RECORD EXCERPTS »
........

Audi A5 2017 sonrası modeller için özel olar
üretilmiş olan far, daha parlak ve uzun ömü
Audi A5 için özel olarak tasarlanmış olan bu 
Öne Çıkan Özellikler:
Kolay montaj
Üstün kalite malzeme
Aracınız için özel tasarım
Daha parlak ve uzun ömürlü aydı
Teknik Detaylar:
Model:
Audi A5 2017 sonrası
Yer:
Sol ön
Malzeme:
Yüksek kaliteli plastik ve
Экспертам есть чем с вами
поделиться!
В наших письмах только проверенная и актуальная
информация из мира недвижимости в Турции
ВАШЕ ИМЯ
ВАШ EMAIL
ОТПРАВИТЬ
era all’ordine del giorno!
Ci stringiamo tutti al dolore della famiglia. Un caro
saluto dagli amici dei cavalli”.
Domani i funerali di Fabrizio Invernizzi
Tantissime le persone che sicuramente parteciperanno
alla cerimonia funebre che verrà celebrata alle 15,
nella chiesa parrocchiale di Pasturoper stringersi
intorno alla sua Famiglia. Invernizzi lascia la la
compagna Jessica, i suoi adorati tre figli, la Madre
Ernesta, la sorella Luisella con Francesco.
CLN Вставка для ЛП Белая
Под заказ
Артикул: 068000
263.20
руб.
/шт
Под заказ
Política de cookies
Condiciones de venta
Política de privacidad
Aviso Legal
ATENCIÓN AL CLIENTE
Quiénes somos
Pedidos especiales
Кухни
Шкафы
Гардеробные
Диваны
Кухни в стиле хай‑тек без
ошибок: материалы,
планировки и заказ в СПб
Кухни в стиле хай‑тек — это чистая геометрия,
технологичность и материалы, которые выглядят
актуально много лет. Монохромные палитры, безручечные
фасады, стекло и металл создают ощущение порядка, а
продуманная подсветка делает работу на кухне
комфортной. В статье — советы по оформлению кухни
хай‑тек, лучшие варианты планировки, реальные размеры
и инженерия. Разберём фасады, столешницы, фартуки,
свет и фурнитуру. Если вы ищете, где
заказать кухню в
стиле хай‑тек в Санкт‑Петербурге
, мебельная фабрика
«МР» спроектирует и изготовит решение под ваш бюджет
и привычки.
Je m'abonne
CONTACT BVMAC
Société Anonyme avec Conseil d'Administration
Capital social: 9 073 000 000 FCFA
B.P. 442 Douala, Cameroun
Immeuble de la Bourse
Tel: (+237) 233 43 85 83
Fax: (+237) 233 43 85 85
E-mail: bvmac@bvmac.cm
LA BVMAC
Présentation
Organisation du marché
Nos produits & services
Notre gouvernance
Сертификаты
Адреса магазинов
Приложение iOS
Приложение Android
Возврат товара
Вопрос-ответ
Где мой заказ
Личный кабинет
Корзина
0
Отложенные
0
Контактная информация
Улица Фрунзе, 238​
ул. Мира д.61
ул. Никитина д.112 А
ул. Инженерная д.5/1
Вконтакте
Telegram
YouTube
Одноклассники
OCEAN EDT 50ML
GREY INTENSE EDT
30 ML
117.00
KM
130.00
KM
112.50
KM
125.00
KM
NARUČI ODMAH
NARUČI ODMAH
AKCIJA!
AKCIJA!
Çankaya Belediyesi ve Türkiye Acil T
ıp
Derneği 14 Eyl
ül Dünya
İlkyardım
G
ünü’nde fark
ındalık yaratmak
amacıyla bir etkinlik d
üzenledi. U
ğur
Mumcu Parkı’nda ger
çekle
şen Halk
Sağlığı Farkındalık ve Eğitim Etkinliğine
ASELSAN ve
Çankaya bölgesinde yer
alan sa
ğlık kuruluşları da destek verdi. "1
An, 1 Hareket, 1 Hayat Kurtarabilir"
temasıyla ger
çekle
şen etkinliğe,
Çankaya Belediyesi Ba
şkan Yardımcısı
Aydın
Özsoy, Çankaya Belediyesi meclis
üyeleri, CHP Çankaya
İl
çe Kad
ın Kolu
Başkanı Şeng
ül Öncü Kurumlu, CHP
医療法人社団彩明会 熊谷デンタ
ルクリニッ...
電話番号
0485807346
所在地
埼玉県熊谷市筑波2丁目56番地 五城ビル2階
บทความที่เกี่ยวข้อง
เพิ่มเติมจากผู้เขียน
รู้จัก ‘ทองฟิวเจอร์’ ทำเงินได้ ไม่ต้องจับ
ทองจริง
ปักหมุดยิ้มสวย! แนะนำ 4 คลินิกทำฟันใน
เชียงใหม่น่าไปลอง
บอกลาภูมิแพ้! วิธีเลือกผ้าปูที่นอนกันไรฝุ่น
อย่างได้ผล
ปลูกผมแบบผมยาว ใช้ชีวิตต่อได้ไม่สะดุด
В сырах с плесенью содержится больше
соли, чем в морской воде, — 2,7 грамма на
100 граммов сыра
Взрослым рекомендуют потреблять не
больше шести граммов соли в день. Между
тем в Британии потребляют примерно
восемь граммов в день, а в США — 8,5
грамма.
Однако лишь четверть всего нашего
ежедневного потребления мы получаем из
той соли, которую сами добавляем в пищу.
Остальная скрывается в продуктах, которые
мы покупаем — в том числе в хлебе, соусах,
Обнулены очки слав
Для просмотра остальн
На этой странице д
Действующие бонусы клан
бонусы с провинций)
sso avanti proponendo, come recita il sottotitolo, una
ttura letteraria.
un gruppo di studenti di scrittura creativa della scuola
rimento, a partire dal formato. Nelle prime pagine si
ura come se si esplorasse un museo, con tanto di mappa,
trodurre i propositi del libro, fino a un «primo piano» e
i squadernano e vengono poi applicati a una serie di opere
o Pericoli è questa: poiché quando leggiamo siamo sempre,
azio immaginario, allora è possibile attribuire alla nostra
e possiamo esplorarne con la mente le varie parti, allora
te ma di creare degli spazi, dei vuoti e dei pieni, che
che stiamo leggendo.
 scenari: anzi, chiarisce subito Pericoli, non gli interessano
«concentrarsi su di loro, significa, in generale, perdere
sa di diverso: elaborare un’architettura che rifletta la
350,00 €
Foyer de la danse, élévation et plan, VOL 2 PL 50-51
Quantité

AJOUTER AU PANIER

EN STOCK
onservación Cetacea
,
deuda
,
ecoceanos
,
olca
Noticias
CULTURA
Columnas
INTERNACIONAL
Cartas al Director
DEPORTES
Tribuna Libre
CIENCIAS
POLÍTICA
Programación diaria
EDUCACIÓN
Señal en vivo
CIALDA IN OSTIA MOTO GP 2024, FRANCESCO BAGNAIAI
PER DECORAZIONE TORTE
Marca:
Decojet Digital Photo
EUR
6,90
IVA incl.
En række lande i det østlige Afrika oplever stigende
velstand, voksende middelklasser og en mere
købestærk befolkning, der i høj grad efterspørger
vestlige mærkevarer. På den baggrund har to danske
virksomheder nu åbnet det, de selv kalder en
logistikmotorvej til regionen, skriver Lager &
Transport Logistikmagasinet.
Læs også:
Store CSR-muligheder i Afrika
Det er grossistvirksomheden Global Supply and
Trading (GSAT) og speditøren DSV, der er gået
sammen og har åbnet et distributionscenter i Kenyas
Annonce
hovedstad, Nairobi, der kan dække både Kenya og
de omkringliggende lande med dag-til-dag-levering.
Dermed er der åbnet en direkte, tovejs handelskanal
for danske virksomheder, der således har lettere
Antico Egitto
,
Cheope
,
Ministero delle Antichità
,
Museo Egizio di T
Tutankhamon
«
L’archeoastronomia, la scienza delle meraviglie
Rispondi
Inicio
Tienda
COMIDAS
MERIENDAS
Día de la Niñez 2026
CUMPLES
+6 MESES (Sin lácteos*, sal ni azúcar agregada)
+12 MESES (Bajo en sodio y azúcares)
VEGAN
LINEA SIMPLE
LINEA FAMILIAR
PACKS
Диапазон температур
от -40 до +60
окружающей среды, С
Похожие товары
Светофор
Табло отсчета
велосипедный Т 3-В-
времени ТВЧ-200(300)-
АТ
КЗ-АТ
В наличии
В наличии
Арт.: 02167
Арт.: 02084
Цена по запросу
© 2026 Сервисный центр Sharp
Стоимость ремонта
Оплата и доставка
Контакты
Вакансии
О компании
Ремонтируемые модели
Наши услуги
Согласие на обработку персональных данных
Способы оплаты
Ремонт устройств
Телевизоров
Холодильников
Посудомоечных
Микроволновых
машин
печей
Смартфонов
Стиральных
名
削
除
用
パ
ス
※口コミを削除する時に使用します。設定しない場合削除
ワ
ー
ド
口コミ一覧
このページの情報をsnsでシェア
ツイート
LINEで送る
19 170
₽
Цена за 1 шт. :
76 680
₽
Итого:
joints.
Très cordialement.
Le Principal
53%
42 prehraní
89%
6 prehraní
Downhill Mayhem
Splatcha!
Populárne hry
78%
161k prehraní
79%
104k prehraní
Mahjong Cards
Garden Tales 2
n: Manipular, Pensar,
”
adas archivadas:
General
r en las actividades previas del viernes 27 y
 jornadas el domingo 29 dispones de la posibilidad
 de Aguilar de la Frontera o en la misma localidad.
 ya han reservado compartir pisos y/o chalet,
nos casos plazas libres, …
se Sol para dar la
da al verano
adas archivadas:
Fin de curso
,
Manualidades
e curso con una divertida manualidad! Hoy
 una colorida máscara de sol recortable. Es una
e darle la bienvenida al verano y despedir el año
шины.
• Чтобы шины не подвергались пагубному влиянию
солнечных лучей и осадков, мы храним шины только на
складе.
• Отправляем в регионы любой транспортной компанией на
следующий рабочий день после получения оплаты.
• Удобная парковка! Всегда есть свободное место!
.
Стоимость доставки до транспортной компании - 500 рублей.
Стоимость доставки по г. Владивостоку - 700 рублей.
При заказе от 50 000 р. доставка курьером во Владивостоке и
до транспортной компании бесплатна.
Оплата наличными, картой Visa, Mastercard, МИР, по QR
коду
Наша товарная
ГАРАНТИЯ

........

Select every line of the material above holding the word "sonrası" and copy it.

Audi A5 2017 sonrası modeller için özel olar
Audi A5 2017 sonrası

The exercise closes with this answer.